[[ Information open ]]

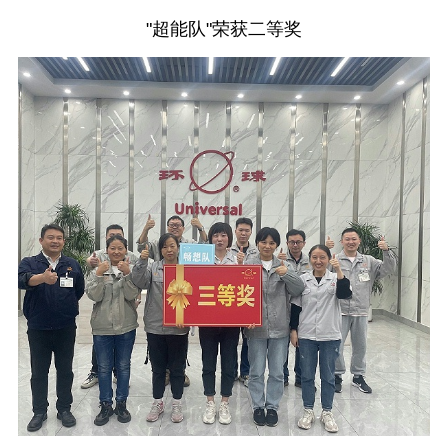
"超能队"荣获二等奖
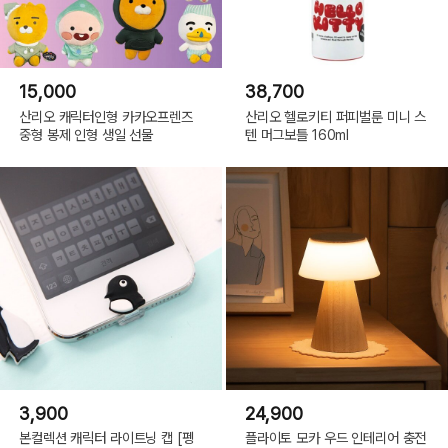
15,000
38,700
산리오 캐릭터인형 카카오프렌즈
산리오 헬로키티 퍼피벌룬 미니 스
중형 봉제 인형 생일 선물
텐 머그보틀 160ml
3,900
24,900
본컬렉션 캐릭터 라이트닝 캡 [펭
플라이토 모카 우드 인테리어 충전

[[ Information closed ]]

Restate each line of the records exactly; pictures do not belong in the copy.

"超能队"荣获二等奖
15,000
38,700
산리오 캐릭터인형 카카오프렌즈
산리오 헬로키티 퍼피벌룬 미니 스
중형 봉제 인형 생일 선물
텐 머그보틀 160ml
3,900
24,900
본컬렉션 캐릭터 라이트닝 캡 [펭
플라이토 모카 우드 인테리어 충전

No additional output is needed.